Transactions and corporate deals are an important benchmark to understand business environment. However, the deals that do not conclude also need examination and thorough review.
Discussing the issue at the first ever India-US Legal Services Summit organised by Indo American Chamber of Commerce, Jaipat Singh Jain, Partner, Lazare Potter Giacovas & Moyle LLP said, "I might be lying if I see all my deals were successful. Fundamental questions which we grapple with is what would you call a deal that has failed."
Anil Kasturi, Partner, AZB & Partners, commented that, "In M&A, the connotation is very different. One could say it is successful but if one of the parties is not happy, then it would be a failure. There could be a transaction, wherein the parties find that there is immense gap in the expectations and the transaction does not conclude. To me that's also successful. For me, that's a win."
Amit Aggarwal, Senior Partner & Head of Corporate Practice, SNG & Partners said, "Reasons for failure could be attributed to different things. It would be wiser to lose the deal rather than concluding a joint venture which makes the parties unhappy later."
Jaipat Singh Jain highlighted that there were only 5 per cent of deals which did not close after signing.
"People may renegotiate price, restructure it but they (95 per cent) eventually ended up closing.
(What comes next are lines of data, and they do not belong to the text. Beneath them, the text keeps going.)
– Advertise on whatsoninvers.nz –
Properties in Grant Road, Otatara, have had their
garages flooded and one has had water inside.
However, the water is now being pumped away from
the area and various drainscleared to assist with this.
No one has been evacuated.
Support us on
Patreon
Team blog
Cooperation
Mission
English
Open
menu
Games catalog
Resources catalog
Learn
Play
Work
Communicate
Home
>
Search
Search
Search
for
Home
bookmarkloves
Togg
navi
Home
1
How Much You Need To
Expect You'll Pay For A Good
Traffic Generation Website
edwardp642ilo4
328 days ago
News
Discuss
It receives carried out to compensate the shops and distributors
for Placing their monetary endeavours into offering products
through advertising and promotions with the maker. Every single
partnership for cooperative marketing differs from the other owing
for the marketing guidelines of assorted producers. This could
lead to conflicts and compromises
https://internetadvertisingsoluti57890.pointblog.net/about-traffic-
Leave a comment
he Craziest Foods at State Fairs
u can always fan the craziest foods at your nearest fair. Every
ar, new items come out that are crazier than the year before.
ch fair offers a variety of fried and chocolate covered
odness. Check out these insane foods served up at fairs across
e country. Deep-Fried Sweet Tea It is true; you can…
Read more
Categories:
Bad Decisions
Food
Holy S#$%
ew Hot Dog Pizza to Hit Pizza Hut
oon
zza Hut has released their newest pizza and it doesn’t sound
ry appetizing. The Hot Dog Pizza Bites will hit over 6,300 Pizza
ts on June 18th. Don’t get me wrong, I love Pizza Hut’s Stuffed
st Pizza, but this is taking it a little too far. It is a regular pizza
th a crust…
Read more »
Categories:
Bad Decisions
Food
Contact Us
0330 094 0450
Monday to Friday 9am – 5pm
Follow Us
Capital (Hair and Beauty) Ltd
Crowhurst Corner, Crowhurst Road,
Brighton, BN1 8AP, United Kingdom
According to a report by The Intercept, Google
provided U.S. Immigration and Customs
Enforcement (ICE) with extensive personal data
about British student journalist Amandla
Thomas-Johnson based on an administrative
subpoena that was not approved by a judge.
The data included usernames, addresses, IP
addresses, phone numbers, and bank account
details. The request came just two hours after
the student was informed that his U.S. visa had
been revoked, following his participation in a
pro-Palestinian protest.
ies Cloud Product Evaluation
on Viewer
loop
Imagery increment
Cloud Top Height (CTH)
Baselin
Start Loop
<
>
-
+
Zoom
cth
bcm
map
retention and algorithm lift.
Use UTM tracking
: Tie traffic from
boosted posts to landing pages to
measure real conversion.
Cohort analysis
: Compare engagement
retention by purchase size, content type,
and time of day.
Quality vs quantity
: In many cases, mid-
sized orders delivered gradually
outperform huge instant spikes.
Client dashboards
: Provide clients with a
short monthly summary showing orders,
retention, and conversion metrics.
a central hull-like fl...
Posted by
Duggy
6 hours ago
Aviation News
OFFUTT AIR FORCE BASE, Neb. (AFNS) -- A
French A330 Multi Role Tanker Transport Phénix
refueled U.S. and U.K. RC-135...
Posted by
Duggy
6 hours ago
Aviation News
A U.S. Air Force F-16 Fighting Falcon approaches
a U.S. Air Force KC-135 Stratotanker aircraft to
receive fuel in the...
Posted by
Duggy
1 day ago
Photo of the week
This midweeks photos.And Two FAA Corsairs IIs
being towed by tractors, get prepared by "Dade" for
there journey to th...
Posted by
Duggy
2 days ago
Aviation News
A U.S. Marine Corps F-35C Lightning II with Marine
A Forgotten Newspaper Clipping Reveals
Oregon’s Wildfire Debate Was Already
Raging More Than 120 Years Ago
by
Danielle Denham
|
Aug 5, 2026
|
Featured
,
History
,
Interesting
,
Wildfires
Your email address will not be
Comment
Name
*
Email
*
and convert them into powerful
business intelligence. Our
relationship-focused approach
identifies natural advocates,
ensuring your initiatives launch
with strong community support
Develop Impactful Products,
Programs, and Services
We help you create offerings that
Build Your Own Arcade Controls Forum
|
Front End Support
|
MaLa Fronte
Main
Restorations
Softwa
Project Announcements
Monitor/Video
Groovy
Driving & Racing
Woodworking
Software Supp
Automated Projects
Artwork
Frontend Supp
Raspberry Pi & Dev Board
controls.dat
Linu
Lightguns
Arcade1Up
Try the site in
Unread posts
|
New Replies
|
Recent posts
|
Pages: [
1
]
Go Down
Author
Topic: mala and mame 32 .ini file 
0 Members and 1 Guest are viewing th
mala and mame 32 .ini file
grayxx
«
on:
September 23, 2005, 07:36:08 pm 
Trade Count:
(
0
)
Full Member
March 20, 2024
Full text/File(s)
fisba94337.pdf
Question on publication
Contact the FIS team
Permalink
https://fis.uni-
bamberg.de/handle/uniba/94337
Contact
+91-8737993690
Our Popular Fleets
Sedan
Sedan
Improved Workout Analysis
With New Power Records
My own experience is that no deal which was signed, was not closed. The fact that I got paid could be a good yardstick. But did the client win in the process, I'm not so sure. That's my take on it," Jain added.
Abhishek Kale, Deputy Managing Partner, Naik Naik & Co said that it was never easy to prepare all the time. There are commercial changes.
"The role of the investment banker is also crucial. The role not only depends on the valuation. They also discuss the contractual provisions. As lawyers we have to ensure that somewhere the lines are drawn," Kale said.